There are, Saadiah argues, four sources of knowledge: sense‑experience; intuition of self-evident truths (for example lying is wrong, telling the truth is good); logical inference; and growing out of these three, reliable tradition. It is the last of these that places us squarely in the mainstream of Jewish thought.

For Saadiah “reliable tradition” is transmitted to us from others. (Our ability to trust their reports is the basis of human society. Hence the emphasis on lying and truth.) For the Jew, reliable tradition has a special meaning; the heart of Judaism is the transmission of the Oral and Written Torah of God’s revelations as passed on by the patriarchs and the prophets. The Torah’s origins are divine in nature, which makes it unique among human traditions.

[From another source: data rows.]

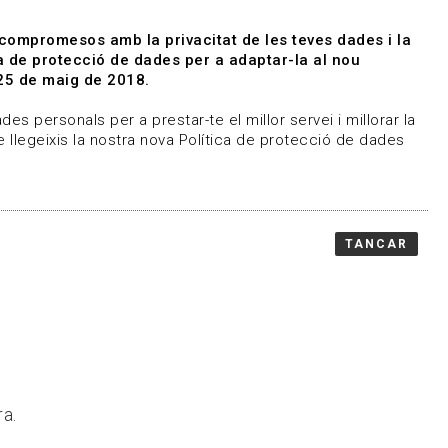
|
|
Agenda
Directori de documents
 compromesos amb la privacitat de les teves dades i la
ica de protecció de dades per a adaptar-la al nou
Associa't
Entra
25 de maig de 2018.
representem
Contacte
es personals per a prestar-te el millor servei i millorar la
 llegeixis la nostra nova Política de protecció de dades
TANCAR
ra.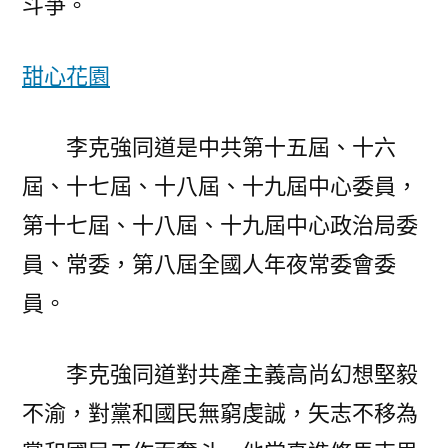
斗爭。
甜心花園
李克強同道是中共第十五屆、十六
屆、十七屆、十八屆、十九屆中心委員，
第十七屆、十八屆、十九屆中心政治局委
員、常委，第八屆全國人年夜常委會委
員。
李克強同道對共產主義高尚幻想堅毅
不渝，對黨和國民無窮虔誠，矢志不移為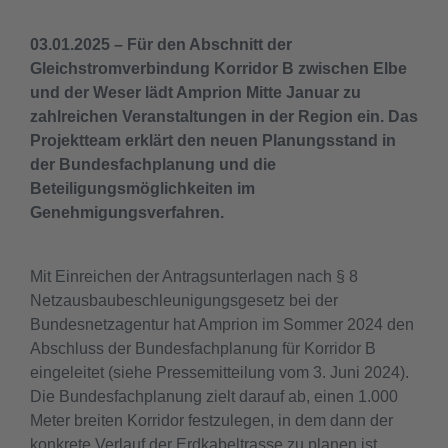
03.01.2025 –
Für den Abschnitt der
Gleichstromverbindung Korridor B zwischen Elbe
und der Weser lädt Amprion Mitte Januar zu
zahlreichen Veranstaltungen in der Region ein. Das
Projektteam erklärt den neuen Planungsstand in
der Bundesfachplanung und die
Beteiligungsmöglichkeiten im
Genehmigungsverfahren.
Mit Einreichen der Antragsunterlagen nach § 8
Netzausbaubeschleunigungsgesetz bei der
Bundesnetzagentur hat Amprion im Sommer 2024 den
Abschluss der Bundesfachplanung für Korridor B
eingeleitet (siehe Pressemitteilung vom 3. Juni 2024).
Die Bundesfachplanung zielt darauf ab, einen 1.000
Meter breiten Korridor festzulegen, in dem dann der
konkrete Verlauf der Erdkabeltrasse zu planen ist.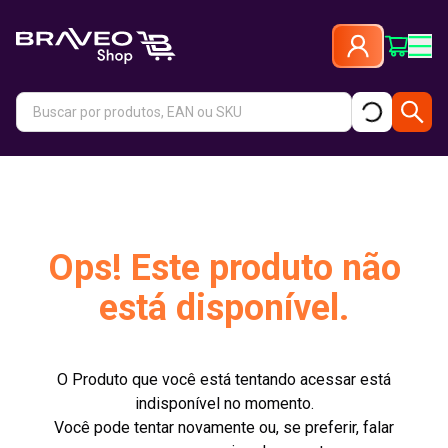
Ops! Este produto não
está disponível.
O Produto que você está tentando acessar está
indisponível no momento.
Você pode tentar novamente ou, se preferir, falar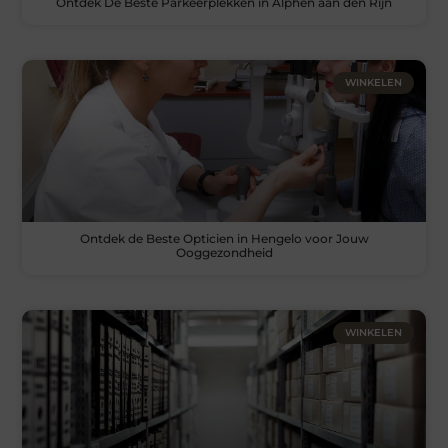
Ontdek De Beste Parkeerplekken in Alphen aan den Rijn
WINKELEN
Ontdek de Beste Opticien in Hengelo voor Jouw
Ooggezondheid
WINKELEN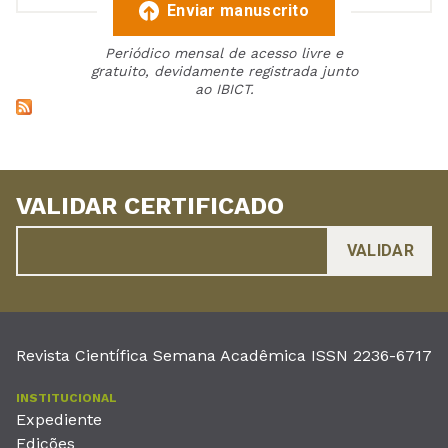
Enviar manuscrito
Periódico mensal de acesso livre e
gratuito, devidamente registrada junto
ao IBICT.
VALIDAR CERTIFICADO
Revista Científica Semana Acadêmica ISSN 2236-6717
INSTITUCIONAL
Expediente
Edições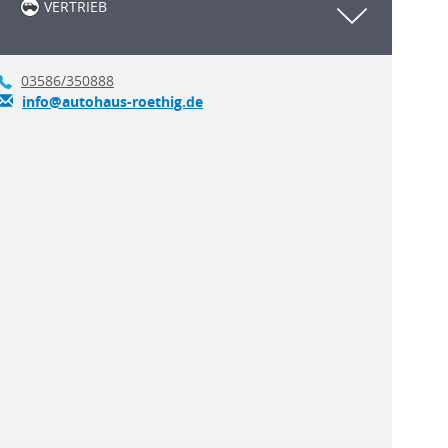
VERTRIEB
03586/350888
info@autohaus-roethig.de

Needless to say, Saadiah’s view of human knowledge only passes muster if he can prove the existence of God, of a Supreme Being who created the world, in whom resides absolute truth. Saadiah argues for a Deity who is alive, powerful, and wise, who created the world ex nihilo (i.e., out of nothing), who pre‑existed the world, a Being who is separate from the world. That Creator is one, a unity, not a plurality, in distinction from Christianity’s Trinity and Zoroastrianism’s dual gods.

Composite God

Like the Arab thinkers who came before him (and Maimonides, among others, after him), Saadiah argues that if God has a plurality of attributes, this implies that the Creator is composite in nature. Therefore, we can only understand the various supposed attributes of “Godness” as implications imposed on God by our limited understanding of the Almighty’s nature, rather than actual attributes of the Deity.

The only reason we anthropomorphize God (i.e., describe God in human terms) is that we lack both the comprehension to delineate God’s true nature and the language with which to express it. God is the cause of all corporeal existence yet is not corporeal, for if the Creator were corporeal there would have to be something that caused God to come into being.

Saadiah anticipates Maimonides in his discussion of creation, arguing that God created the world not from any necessity, but out of free will. And he harkens back to the second-century sage Rabbi Akiba in his reliance on what philosophers have come to call “the argument from design” for the existence of God: all the parts of the world fit together in a skillful pattern; all levels of creation fit and reflect this design; it is impossible to expect that such elegant results can be anything but the product of a skilled artisan, a Supreme Being with a plan. Ergo, someone must have created the world and everything in it, someone who must have pre-existed the world in order to have created it. All the facets of God that were enumerated above can be derived logically from this single fact.

The Commandments

Much of the worldview that Saadiah erects proceeds, in turn, from the argument from design. It is reasonable to give thanks to one’s Creator, therefore humans should follow the commandments as an expression of gratitude. At the same time, the commandments were given to the people Israel by God so that humanity should lead a fulfilling life. For Saadiah, observing the mitzvot is a form of self‑actualization as well as a way of thanking God for the bounty of Creation.

He believes that the mitzvot fall into two categories: those that can be understood by human reason and those that cannot. Reason tells us that it is bad to murder because in the end it would lead to the extinction of humanity. Reason tells us that we do not like to be insulted, therefore it is reasonable that we should be prohibited from insulting God by taking Adonai’s name in vain.

On the other hand, Saadiah readily acknowledges, there is a body of mitzvot that seemingly have no rational basis. Here too, he says, reason can help us to understand the commandments. It is entirely reasonable that a man give some unnecessary employment to a poor man so that he may be able to pay him, thereby conferring some benefit upon him. Similarly, it is reasonable that God should give humankind the ceremonial laws that seem to be without any basis in human reason, because they allow us to confer honor on God by observing them.